Bastó con verlo salir por el fondo de la pista por donde antes solía salir Rafa Nadal para comprender por qué nadie daba una gallina por el español Ayoub Ghadfa Drissi el Aissaoui. El combate de la máxima categoría, reservada a hombres de más de 92 kilos, se prolongó con todo su prescriptivo ritual a lo largo de los tres asaltos reglamentarios. Se hizo evidente que Jalolov, que nació en un pueblo perdido de la frontera con Tayikistán, al pie de los montes de Guissar, no había venido hasta aquí para apreciar Roland Garros. “Vine a ganar”, advirtió, rotundo, cuando acabó la faena.

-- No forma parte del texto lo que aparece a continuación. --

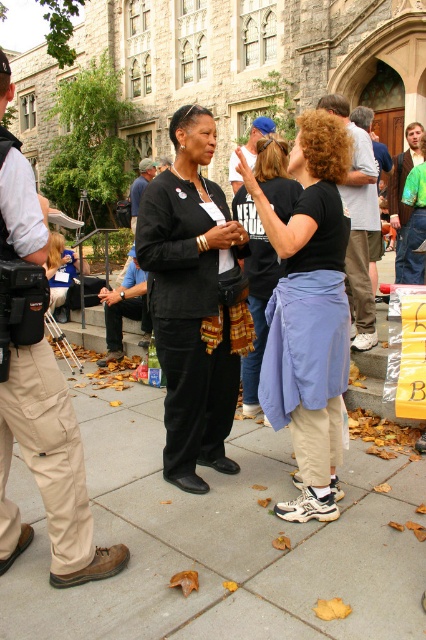
Question: Does gray concrete pavement at center appear on the left side of matte black shirt at center?

Choices:
 (A) yes
 (B) no

Answer: (A)

Question: Does green t-shirt at center come behind dark blue shirt at center?

Choices:
 (A) no
 (B) yes

Answer: (A)

Question: Which point is farther to the camera?

Choices:
 (A) black matte pants at center
 (B) blue fabric cap at center

Answer: (B)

Así recorrió el cuadrilátero como si fuera el salón de su casa mientras estiraba su interminable brazo derecho, medía las distancias, y amenazaba con el izquierdo lanzando golpes de exhibición más que punitivos, como quien pone las bases de una advertencia. La posibilidad material de que algo muy desagradable ocurriría si su guante conectaba con un ser vivo, transformó el episodio en algo casi amistoso. Ayoub Ghadfa ya tenía la medalla de plata, no era cuestión de llevar las cosas más allá del punto de no retorno. Al cabo de los tres asaltos podría decirse que cada uno cumplió con su papel en un clima de hermandad hispano-uzbeka.

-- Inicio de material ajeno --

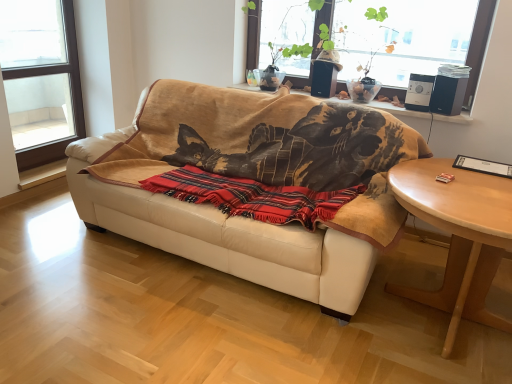
Question: Could you tell me if red plaid blanket at center is turned towards transparent glass window at upper left, the 2th window positioned from the right?

Choices:
 (A) no
 (B) yes

Answer: (A)

Question: Can you confirm if red plaid blanket at center is taller than transparent glass window at upper left, the 2th window positioned from the right?

Choices:
 (A) no
 (B) yes

Answer: (A)

Question: Could transparent glass window at upper left, which is counted as the 1th window, starting from the left, be considered to be inside red plaid blanket at center?

Choices:
 (A) no
 (B) yes

Answer: (A)

Question: Considering the relative sizes of red plaid blanket at center and transparent glass window at upper left, the 2th window positioned from the right, in the image provided, is red plaid blanket at center wider than transparent glass window at upper left, the 2th window positioned from the right,?

Choices:
 (A) no
 (B) yes

Answer: (B)

Question: Is red plaid blanket at center positioned beyond the bounds of transparent glass window at upper left, which is counted as the 1th window, starting from the left?

Choices:
 (A) no
 (B) yes

Answer: (B)

Question: Can you confirm if red plaid blanket at center is positioned to the right of transparent glass window at upper left, which is counted as the 1th window, starting from the left?

Choices:
 (A) no
 (B) yes

Answer: (B)

Question: From a real-world perspective, is red plaid blanket at center physically below beige leather couch at center?

Choices:
 (A) no
 (B) yes

Answer: (A)

Question: Is red plaid blanket at center closer to the viewer compared to beige leather couch at center?

Choices:
 (A) yes
 (B) no

Answer: (B)

Question: Is beige leather couch at center at the back of red plaid blanket at center?

Choices:
 (A) no
 (B) yes

Answer: (B)

Question: Is red plaid blanket at center bigger than beige leather couch at center?

Choices:
 (A) no
 (B) yes

Answer: (A)

Question: Is red plaid blanket at center facing towards beige leather couch at center?

Choices:
 (A) yes
 (B) no

Answer: (A)

Question: Are red plaid blanket at center and beige leather couch at center far apart?

Choices:
 (A) yes
 (B) no

Answer: (B)

Question: Does transparent glass window at upper center, acting as the first window starting from the right, lie behind beige leather couch at center?

Choices:
 (A) yes
 (B) no

Answer: (A)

Cuando ocho de los nueve jueces puntuaron favorablemente al doble campeón mundial y vigente campeón olímpico, el público festejó sin júbilo ni perplejidad. Estaba escrito. Oro para Jalolov, plata para Ayoub Ghadfa, y música para todos. Donde una vez hubo un templo de la discreción proverbial, capital de la raqueta y el savoir faire, se instaló una especie de discoteca asiática. Cubierta con la capota, la Philippe Chartier se iluminó con luces rojas. Los uzbekos cantaban a coro Rasputín, de Boney M. Un guiño macabro. La megafonía ponía Life is Life, de Opus, y Jump Around de House of Pain. En cuanto pudieron, todos los voluntarios del COI corrieron a hacerse fotos en el ring. El cuadro era ciertamente exótico.

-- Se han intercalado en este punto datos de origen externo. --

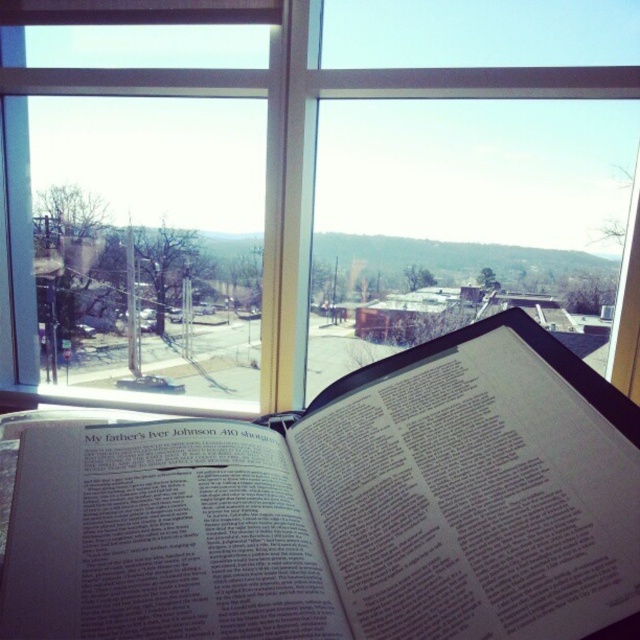
You are standing in the room looking through the window. There are two points marked on the glass. The first point is at coordinate point (291, 536) and the second point is at coordinate point (227, 4). Which point is closer to you?

Point (291, 536) is in front of point (227, 4), so it is closer to you.

You are a librarian organizing books on a shelf. The shelf has a coordinate system where the bottom left corner is at point 0,0 and the top right corner is at 1,1. You need to place the white paper book at center exactly at point 0.797, 0.541. Can you confirm if this coordinate is within the shelf boundaries?

The white paper book at center is positioned at point (346, 509), which is within the shelf boundaries since the coordinates are between 0 and 1.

Ayoub Ghadfa Drissi el Aissaoui, nacido en Marbella hace 25 años de padres marroquíes, consiguió la segunda medalla de boxeo que se apunta España en París, tras el bronce logrado por Emanuel Reyes en categoría de 92 kilos. Se trata de la mayor cosecha española en la historia del pugilato olímpico. Ayoub y Emanuel suceden en los podios al pionero, Enrique Rodríguez, bronce en Múnich 1972, y a Rafael Lozano, que ahora coordina la preparación de todos los boxeadores españoles en estos Juegos. Sin la perspicacia de Lozano, que ganó un bronce en Atlanta y una plata en Sydney, los medallistas de hoy no habrían llegado tan lejos.
El bullicio era completo. La emoción, escasa. Todo transcurría en un clima de atronadora previsibilidad. Reinaba la dicha. Cuentan que el boxeo se implantó en los Juegos modernos en 1904, en San Luis. Según los archivos solo hubo medallistas nacidos en Estados Unidos: 18 en todas las categorías. Desde que se desintegró la Unión Soviética, la historia ha vuelto a su cauce. El boxeo olímpico, como el pugilato que importó Onomasto desde Anatolia a Europa hace 27 siglos, sigue siendo un deporte esencialmente asiático. Así parece, a juzgar por la multitud de kazakos, kirguisos, tayikos, turkmenistanos y uzbekos que acudieron a la llamada del bosque de Boulogne.
La ruta de la seda desembocó en las gradas que rodeaban la pista de tierra batida, cubierta de lonas y placas de polímeros negros. En el centro, el ring, y alrededor el mundo extraño. El sonido de la muchedumbre remitía al desierto, a la estepa, a la cordillera de Altai, a Samarcanda y Bujará. Solo faltaban los camellos bactrianos. Cuando los combates concluían, los ganadores eran portados en volandas. Los Juegos reservan un lugar de gloria para cada uno, por raro que parezca.